◆ Provided records

^^^^

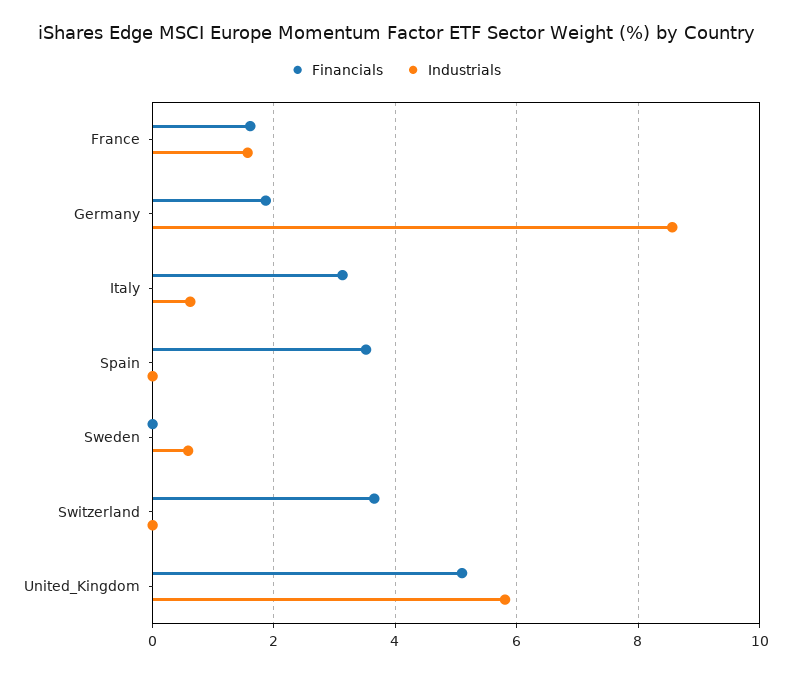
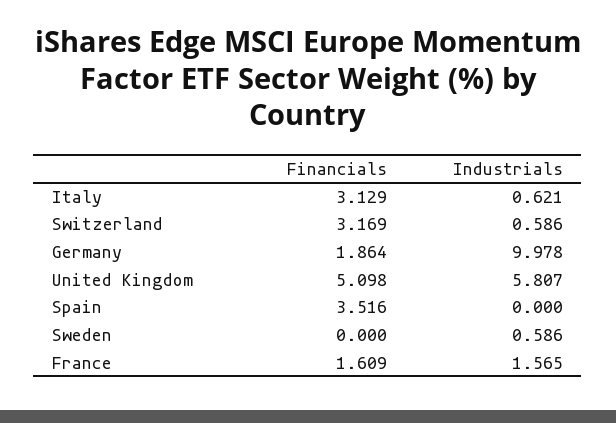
  {
    "Financials": {
      "France": 1.609,
      "Germany": 1.864,
      "Italy": 3.129,
      "Spain": 3.516,
      "Sweden": 0,
-     "Switzerland": 3.6,
+     "Switzerland": 3.169,
      "United_Kingdom": 5.098
    },
    "Industrials": {
      "France": 1.565,
-     "Germany": 8.6,
+     "Germany": 9.978,
      "Italy": 0.621,
      "Spain": 0,
      "Sweden": 0.586,
-     "Switzerland": 0,
+     "Switzerland": 0.586,
      "United_Kingdom": 5.807
    }
  }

^^^^

◆ What the task asks
How many lines of the entries above include the word "Germany"? Reply with the number alone.

◆ Response area
3